Opus argues that the narrative of Wells Fargo as a "fallen angel" is largely consummated, with the asset cap lifted and the stock having appreciated significantly. I concur with this assessment, particularly with his point that the current P/B ratio is more reflective of market parity with peers than a discount. However, I diverge on his dismissal of the cash flow quality concerns. While Opus deems the negative cash flow as a mere artifact of banking operations, I view it as a potential red flag that requires closer examination, especially in light of emerging credit risks if economic conditions worsen. I also agree with Opus's challenge to the "overvalued at $71" synthesis verdict. His fair value estimate of $78-82 seems more grounded, considering the modest growth prospects and current valuation metrics.

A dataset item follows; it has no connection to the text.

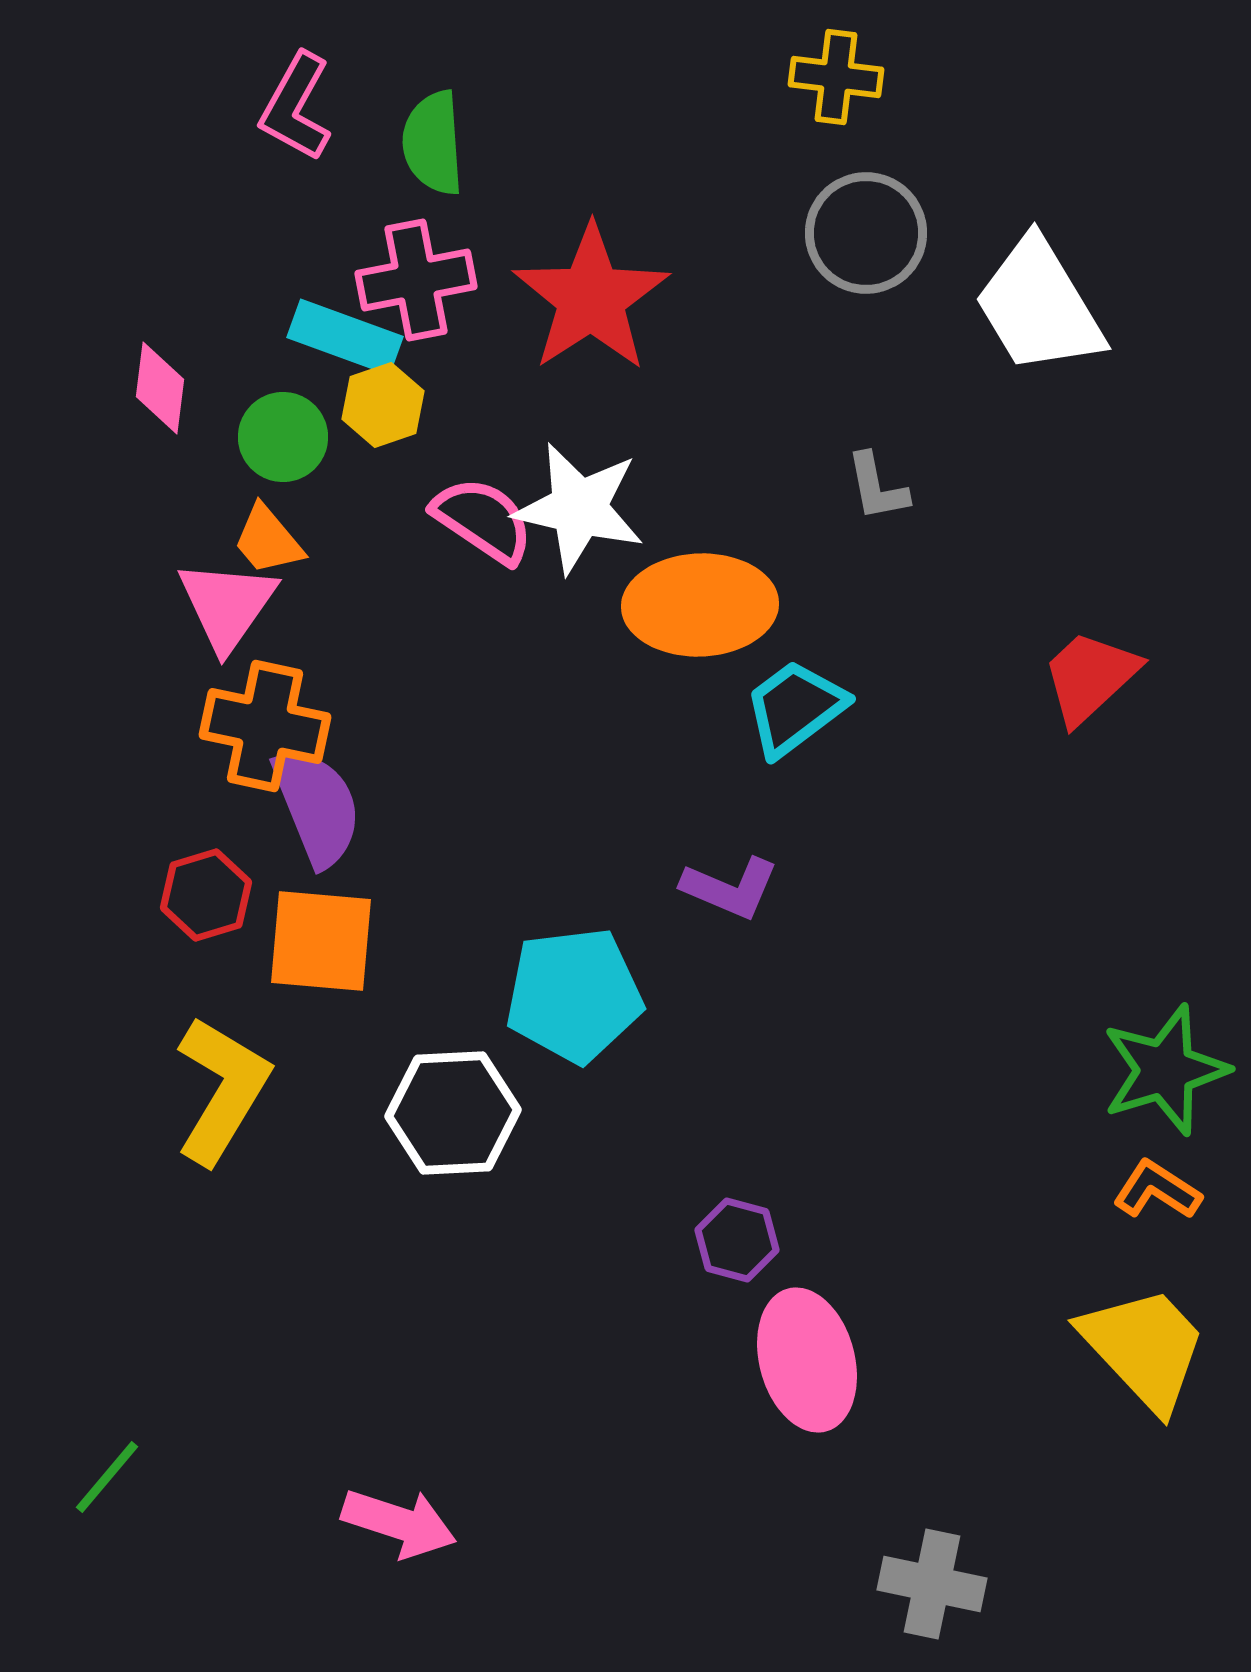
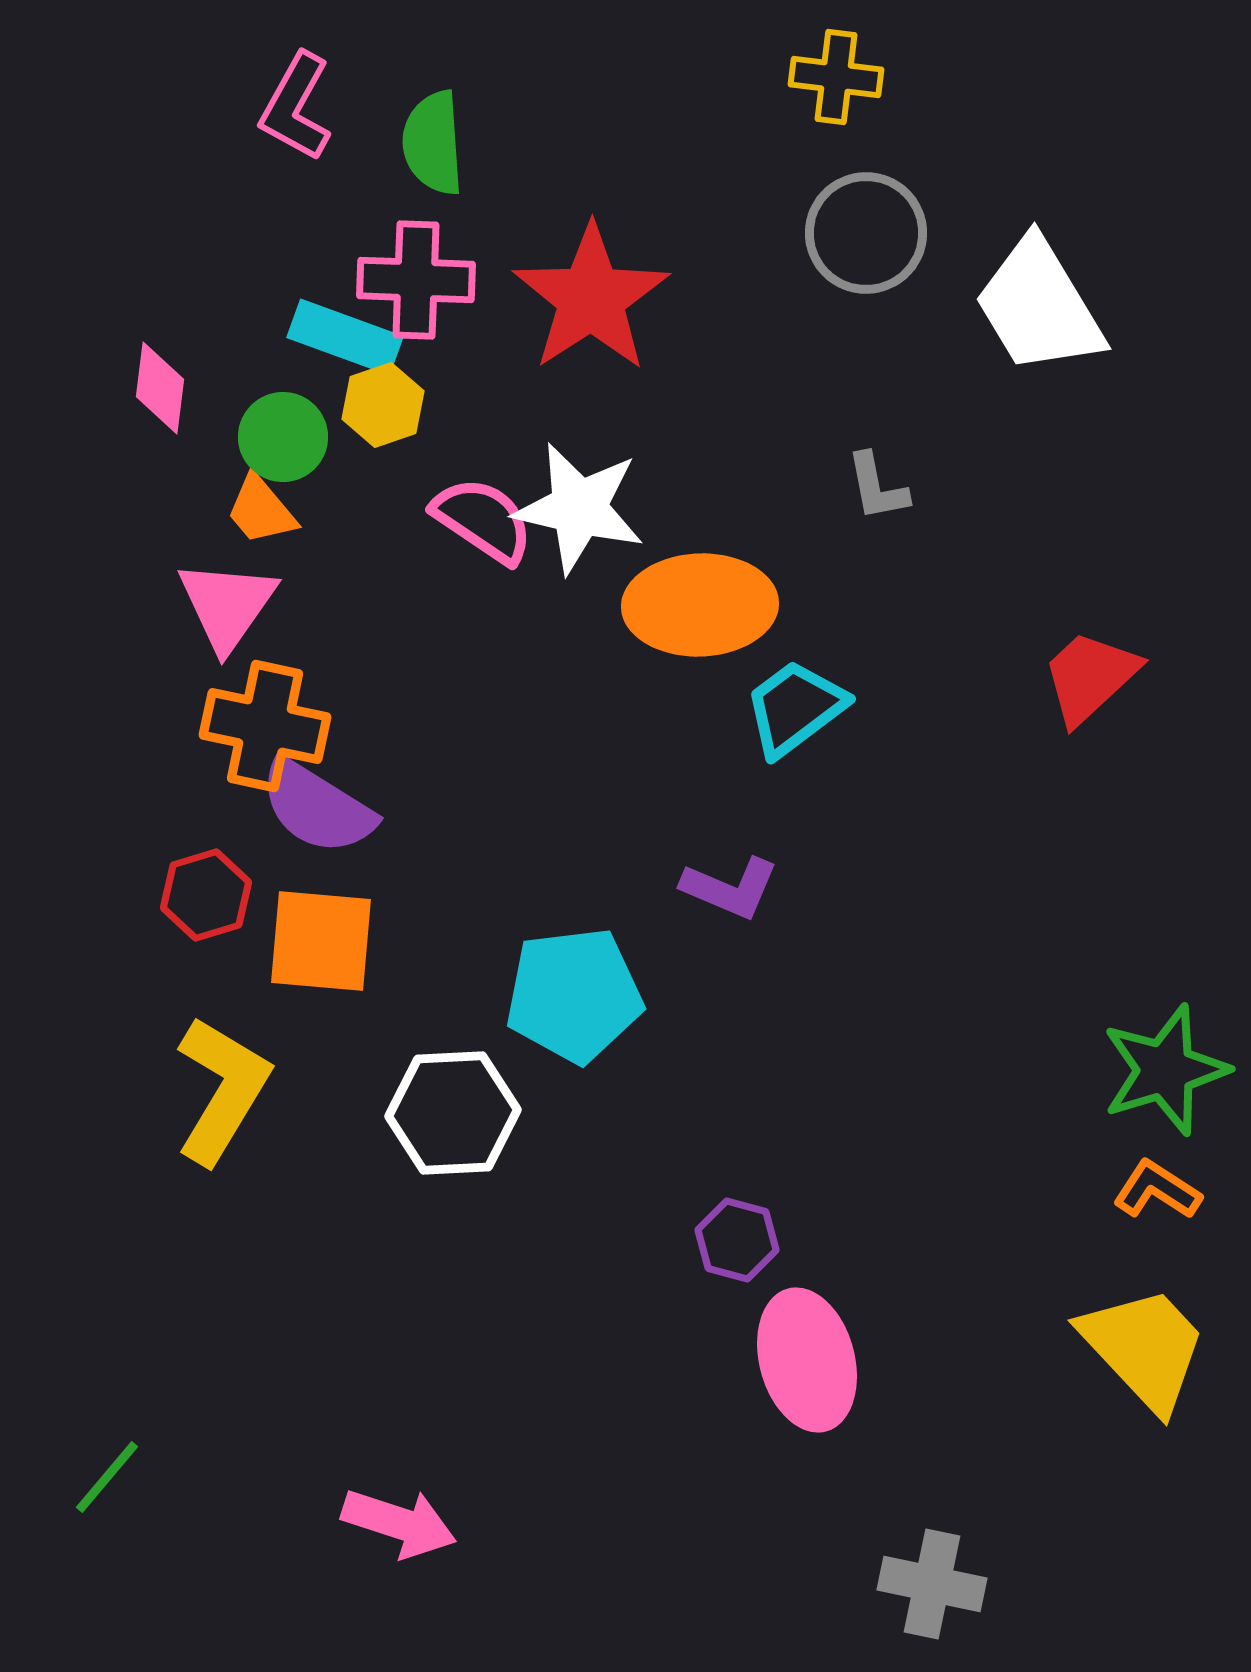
pink cross: rotated 13 degrees clockwise
orange trapezoid: moved 7 px left, 30 px up
purple semicircle: rotated 144 degrees clockwise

Where I disagree is on the optimism about future growth. Opus suggests that post-asset-cap, Wells Fargo could see incremental revenue from expanding the balance sheet. While theoretically sound, this assumes a stable economic backdrop and effective management execution, both of which carry inherent risks. The recent YoY revenue decline and the fact that the latest quarter's revenue is slightly below Q3 2025's figure should temper any overly bullish projections. I am also more skeptical about the company's ability to achieve meaningful loan growth in a potentially tightening credit environment, which Opus seems to overlook.
A careful skeptic might argue that both Opus and I are underestimating the potential for a more significant downturn in consumer banking, especially with digital competitors eroding traditional banks' market share. They might also point out the lack of detailed insights into credit quality and consumer behavior metrics, which are critical in assessing future risk exposure.